The first sit­uation is when a union represents the employees. In that case, the employer must give 60 days’ written notice to the union. It is the union’s decision how and when to give the employees notice.

Complex Seniority & Bumping System

The second situation is when there is a complex system of bumping rights. This situation will not arise often since most complex seniority systems are created under collective bargaining agreements and the union is the party required to be notified.

If there is a complex seniority/bumping system and no union is involved, the employer must make a good faith effort to determine who will actually lose their job as the result of the seniority system.

However, the employer is not required to predict exactly who will lose a job as a result of a complex bumping system. If the  employer cannot exactly predict who will lose their job as a result of a complex bumping system, the employer must give notice to the employees whose job is being eliminated even though that person may later bump another worker.

Bumping Rights Definition

WARN Act bumping rights provide for an employee to replace another employee due to a layoff or other employment action under the company’s policy, or bargaining agreement. In simple terms, bumping rights is a seniority system where the rights of workers with higher seniority whose jobs are abolished to replace (bump) workers with less seniority so that the workers who ultimately lose their job are not the worker whose job was abolished.

Employees Rights Under Bumping Rights

What obligations does an employer have to give notice when there is an established bumping rights system?

When there is no union contract but your employer has an established system of bumping rights, the WARN Act requires that the employer must attempt to identify the individuals who will ultimately lose their jobs as a result of the bumping system and provide the WARN notice to them.
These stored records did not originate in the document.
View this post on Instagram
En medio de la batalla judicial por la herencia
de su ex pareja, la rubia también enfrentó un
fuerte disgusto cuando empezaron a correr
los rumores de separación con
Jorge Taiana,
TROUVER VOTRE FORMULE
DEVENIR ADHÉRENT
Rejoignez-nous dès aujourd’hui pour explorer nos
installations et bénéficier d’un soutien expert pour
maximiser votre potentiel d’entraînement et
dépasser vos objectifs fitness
If the employer cannot reasonably identify those work­ers, it must give notice to the incumbent workers in the jobs being eliminated.

Warn Notice When Affected Workers Cannot Be Identified

Must the employer give notice to everyone even when all affected workers cannot be identified?

If, at the time the WARN Act notice is required, it is not possible for the employer to identify who may reasonably be expected to be laid off, then the employer must give notice to those workers whose jobs will be eliminated as a result of the plant closing or mass layoff. The employer may choose to give broader notice to workers likely to be affected by the seniority system, but it is not appropriate for an employer to provide a blanket notice to all of its employees.

Union and Bumping Rights for Warn Notice

In the case of a union contract, if the employer meets the requirements of the regulations and provides notification to the union representative as to the job classifications and the names of employees who are in those job classi­fications, is that notice sufficient to cover whatever bumping takes place later? Or does the employer have to provide notice about specific individu­als who are to be bumped eventually?


It is not necessary for the employer to identify those who could be bumped when providing a WARN notice to a union representative. The WARN Act requires that the employer address bumping rights in notices to employees who are not repre­sented by a union. This notice requires an indication of whether bumping rights exist but not an indication of the specific individuals who may be subject to bumping rights in the future. As previously mentioned, when an employer gives individual notice, that employer is required to make a good faith effort to iden­tify and provide notice to those workers who will actually lose their jobs as the result of the seniority system.

Bumping System Disclosure

Does the employer have to tell employees the system it has used to deter­mine who receives layoff notices? Does job tenure or seniority make a dif­ference?


No.  Under the WARN Act requirement, there is no bumping disclosure required unless there is an established system for reducing the workforce either in a company policy or as part of a collective bargaining agreement, the employ­er may select employees to be terminated according to its business needs.